(Recorded data)
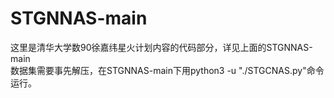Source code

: # STGNNAS-main
这里是清华大学数90徐嘉纬星火计划内容的代码部分，详见上面的STGNNAS-main\
数据集需要事先解压，在STGNNAS-main下用python3 -u "./STGCNAS.py"命令运行。
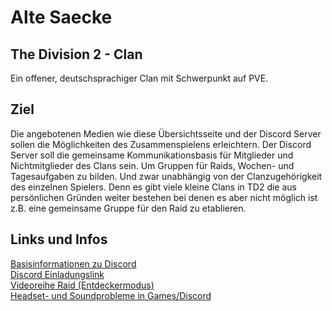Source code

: # Alte Saecke 
## The Division 2 - Clan
Ein offener, deutschsprachiger Clan mit Schwerpunkt auf PVE. 
## Ziel
Die angebotenen Medien wie diese Übersichtsseite und der Discord Server sollen die Möglichkeiten des Zusammenspielens erleichtern.
Der Discord Server soll die gemeinsame Kommunikationsbasis für Mitglieder und Nichtmitglieder des Clans sein. Um Gruppen für Raids, Wochen- und Tagesaufgaben zu bilden. Und zwar unabhängig von der Clanzugehörigkeit des einzelnen Spielers. Denn es gibt viele kleine Clans in TD2 die aus persönlichen Gründen weiter bestehen bei denen es aber nicht möglich ist z.B. eine gemeinsame Gruppe für den Raid zu etablieren.
## Links und Infos
[Basisinformationen zu Discord](https://youtu.be/S-lKon8xZx4)<br>
[Discord Einladungslink](https://discord.gg/Pfq2FRa)<br>
[Videoreihe Raid (Entdeckermodus)](https://www.youtube.com/watch?v=_rOnK1g4oNU&list=PL-QwoYvqt2L5Rx_dE05f4M3nc05qNs_Qz)<br>
[Headset- und Soundprobleme in Games/Discord](https://youtu.be/dewgJXhepP4)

__Instructions for the task__:
Reproduce the listing above word for word, omitting the pictures.

__Answer area__:
Source code

: # STGNNAS-main
这里是清华大学数90徐嘉纬星火计划内容的代码部分，详见上面的STGNNAS-main\
数据集需要事先解压，在STGNNAS-main下用python3 -u "./STGCNAS.py"命令运行。
Source code

: # Alte Saecke 
## The Division 2 - Clan
Ein offener, deutschsprachiger Clan mit Schwerpunkt auf PVE. 
## Ziel
Die angebotenen Medien wie diese Übersichtsseite und der Discord Server sollen die Möglichkeiten des Zusammenspielens erleichtern.
Der Discord Server soll die gemeinsame Kommunikationsbasis für Mitglieder und Nichtmitglieder des Clans sein. Um Gruppen für Raids, Wochen- und Tagesaufgaben zu bilden. Und zwar unabhängig von der Clanzugehörigkeit des einzelnen Spielers. Denn es gibt viele kleine Clans in TD2 die aus persönlichen Gründen weiter bestehen bei denen es aber nicht möglich ist z.B. eine gemeinsame Gruppe für den Raid zu etablieren.
## Links und Infos
[Basisinformationen zu Discord](https://youtu.be/S-lKon8xZx4)<br>
[Discord Einladungslink](https://discord.gg/Pfq2FRa)<br>
[Videoreihe Raid (Entdeckermodus)](https://www.youtube.com/watch?v=_rOnK1g4oNU&list=PL-QwoYvqt2L5Rx_dE05f4M3nc05qNs_Qz)<br>
[Headset- und Soundprobleme in Games/Discord](https://youtu.be/dewgJXhepP4)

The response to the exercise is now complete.